ELIZABETH LEMARCHAND Suddenly While Gardening

ELIZABETH LEMARCHAND – Suddenly While Gardening. Walker & Co., hardcover, 1978; paperback, 1983. UK edition: Hart-Davis, hc, 1978.

   Lemarchand writes the classic (some would say old-fashioned) style of detective story, and this one, about the skeleton of a recently murdered youth found in an ancient gravesite on an English moor, fully demonstrates the blunt, efficient approach she takes to her craft.

   Detective-Chief Superintendent Pollard is her detective, and part of what he discovers the title gives away for free. In any case, after all these years, there ought to be a law against accepting broken watches as evidence, of anything, at any time.

   That’s what I think.

— Reprinted from The MYSTERY FANcier, Vol. 3, No. 6, Nov-Dec 1979. This review also appeared earlier in the Hartford Courant.

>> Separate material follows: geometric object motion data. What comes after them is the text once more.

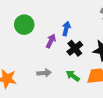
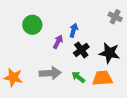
gray arrow: (44, 73) -> (50, 73), size x1.5

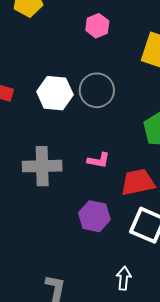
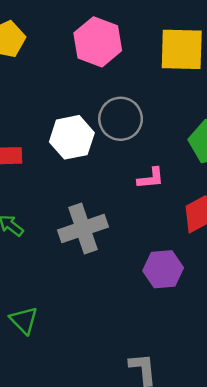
pink hexagon: (97, 26) -> (98, 42), size x1.6
pink L-shape: (99, 160) -> (151, 178), moved

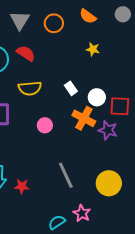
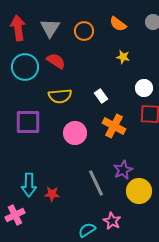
white circle: (97, 97) -> (144, 88), moved
pink circle: (45, 125) -> (75, 133), size x1.5
purple star: (108, 130) -> (123, 170), moved, turned 30

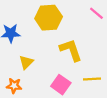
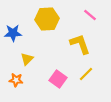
yellow L-shape: (71, 50) -> (80, 44), moved
yellow line: (92, 79) -> (86, 74), turned -42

[UPDATE] 03-16-11.   I didn’t happen to mention it in this review, but there were two detectives from Scotland Yard who worked as a team in each of Elizabeth Lemarchand’s mysteries, Tom Pollard and Gregory Toye. When they began Pollard was an inspector and Toye his sergeant, but when the former was eventually promoted, perhaps Toye was also.

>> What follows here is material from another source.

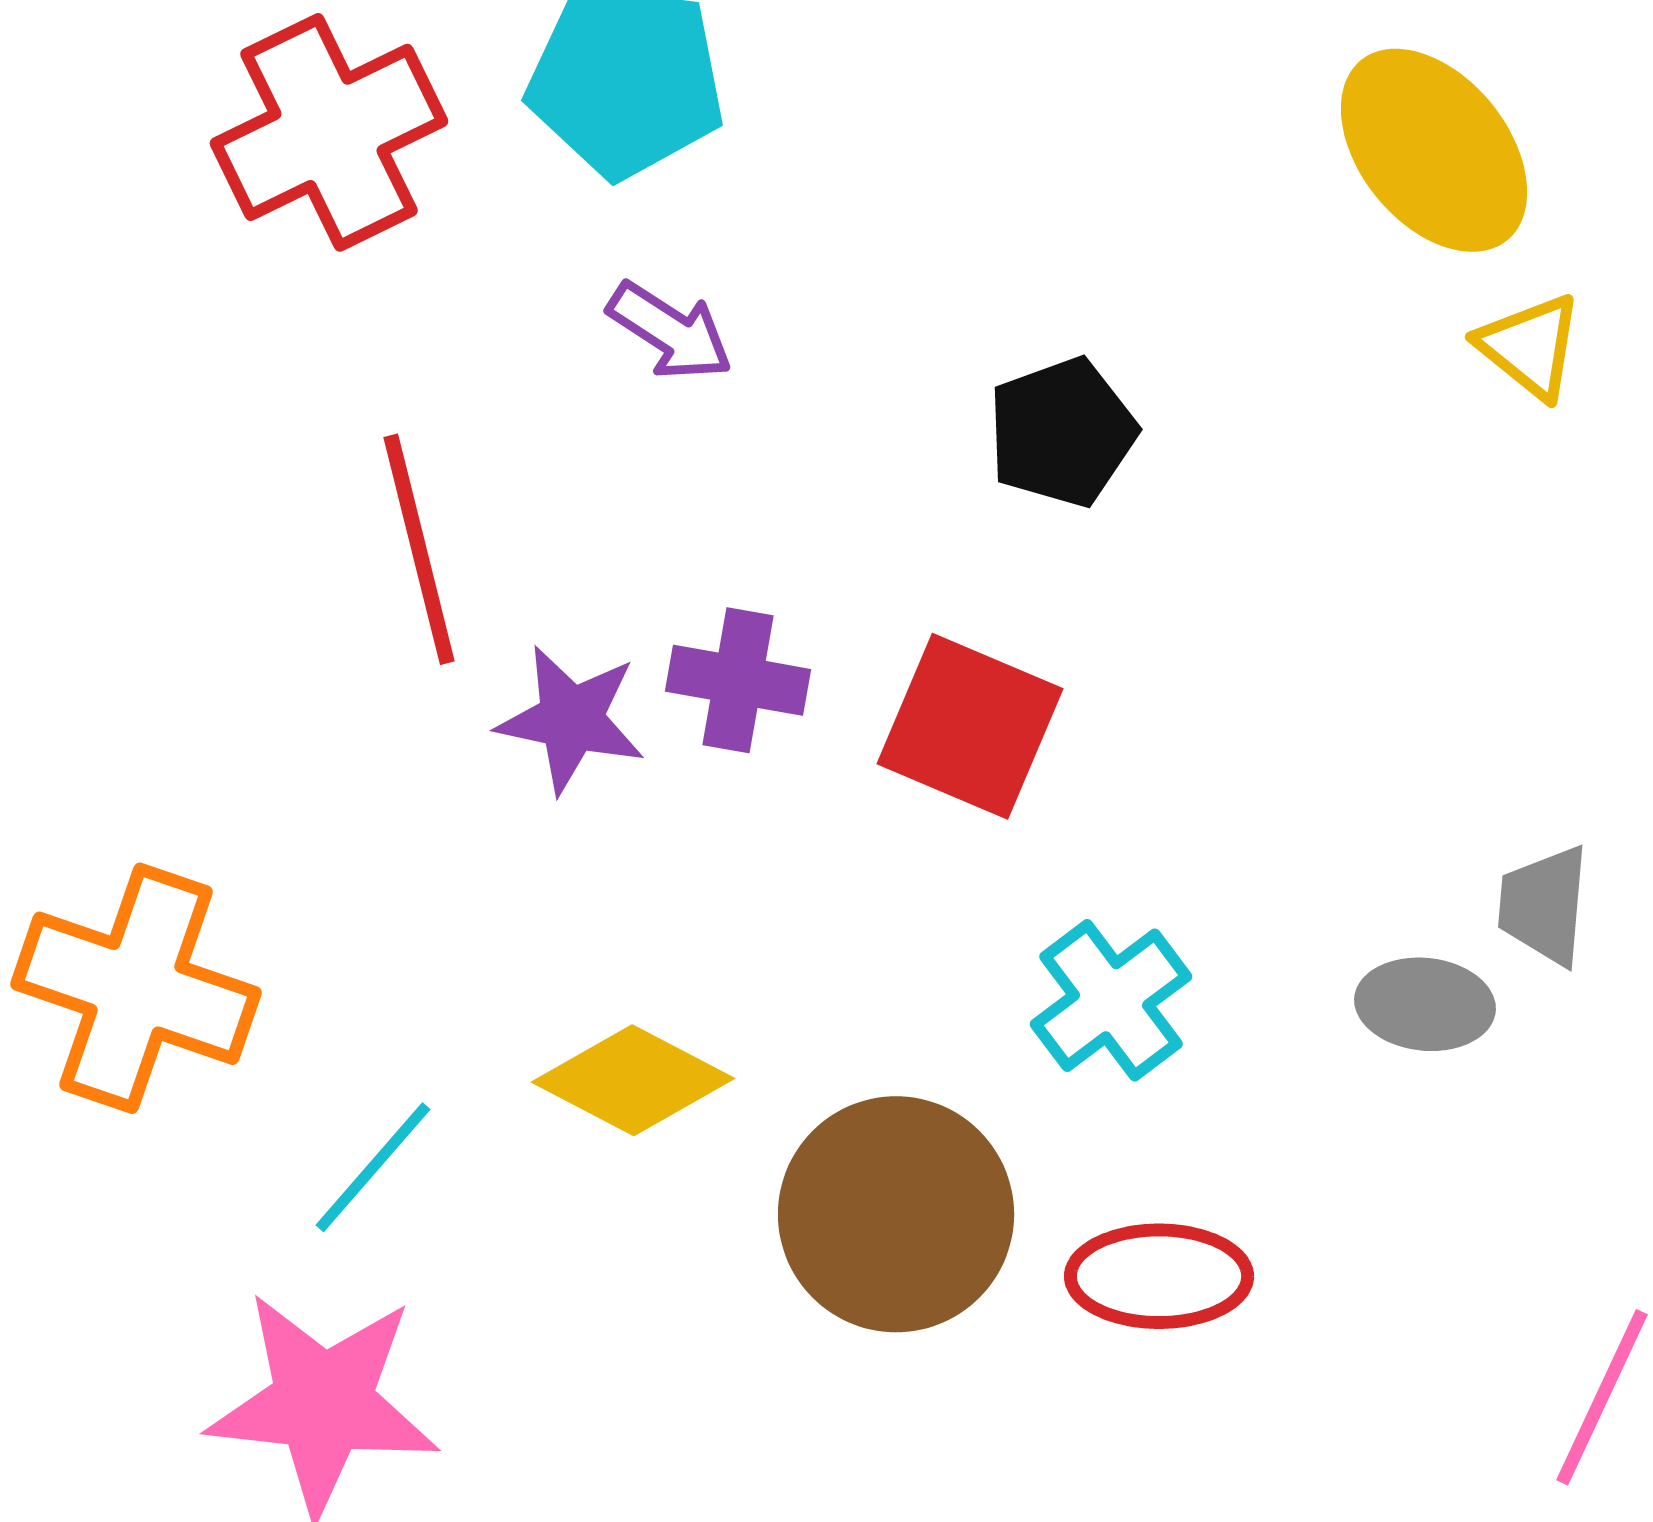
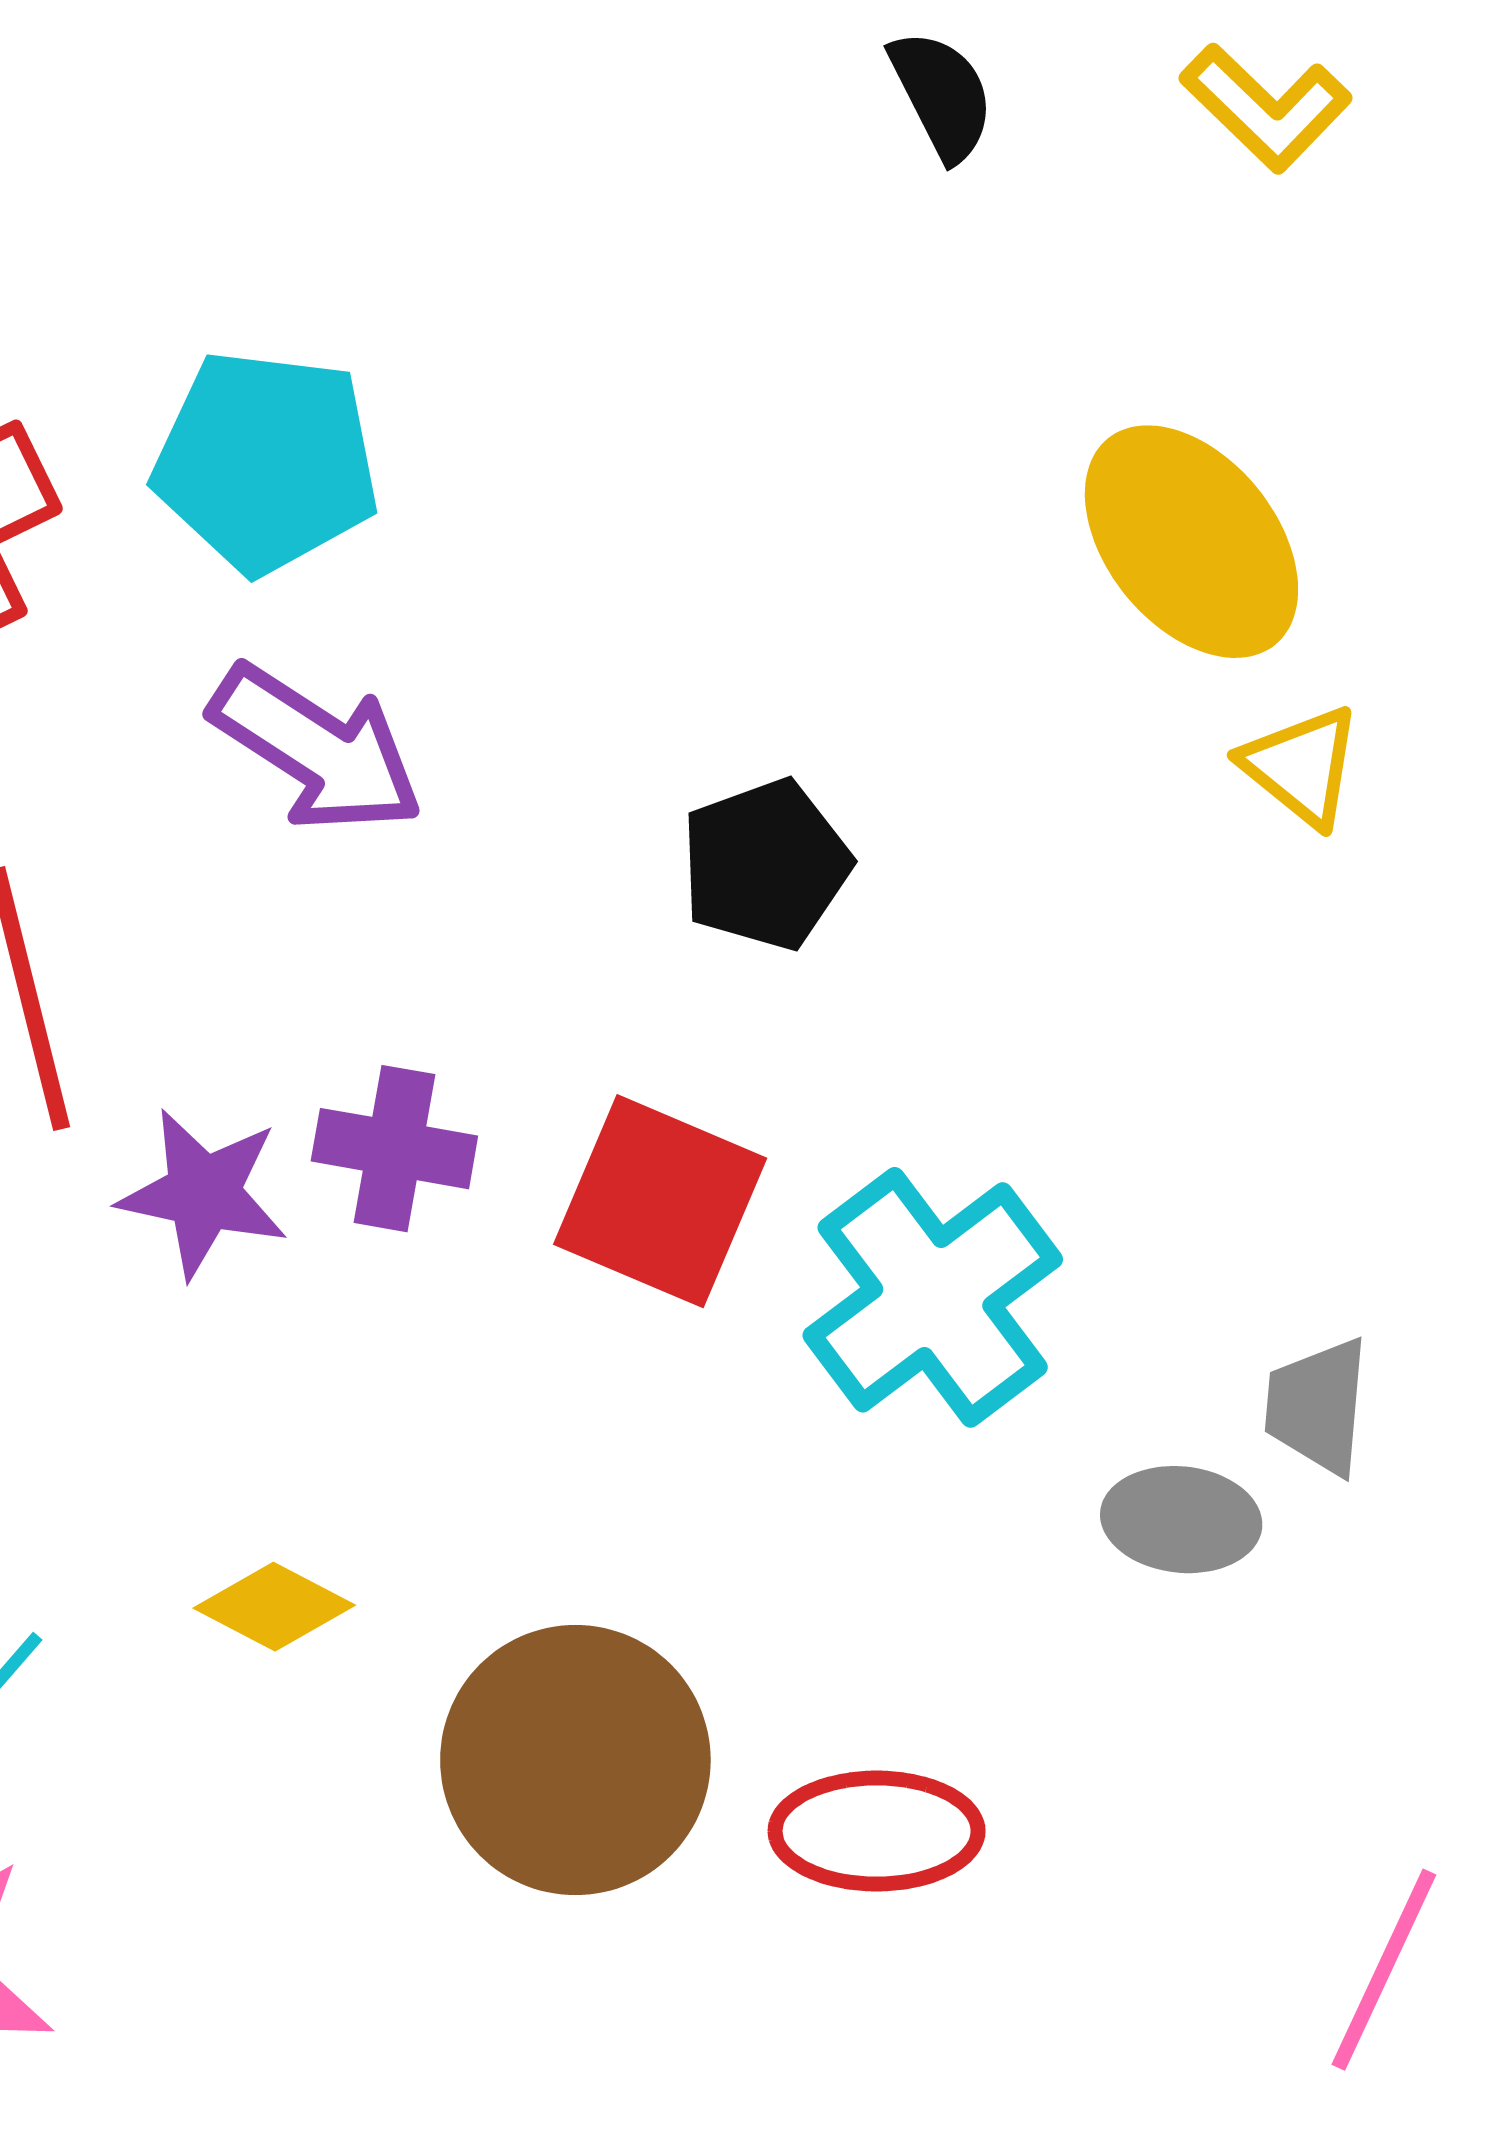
purple arrow: (670, 331) -> (317, 749), size x1.5
cyan cross: (1111, 1000) -> (933, 1297), moved, size x1.4
yellow diamond: (633, 1080) -> (274, 1607), size x0.7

   There were 17 entries in the series, beginning with Death of an Old Girl in 1967 (when the author was 61) and concluding with The Glade Manor Murder in 1988. All of them were reprinted in the US, but only a few had paperback editions.

   A quick search on the Internet has come up with very little critical commentary on her work. One site devoted to cozy mysteries says of hers: “Very traditional British mysteries, often set in girls’ schools; makes use of English history and archaeology.”

    I don’t know for sure — this is the only book of hers that I’ve read — but I think my review may have encapsulated Lemarchand’s approach to detective fiction rather well. While she was obviously not another Agatha Christie, and in spite of the somewhat negative tone to my comments, I wouldn’t mind reading another.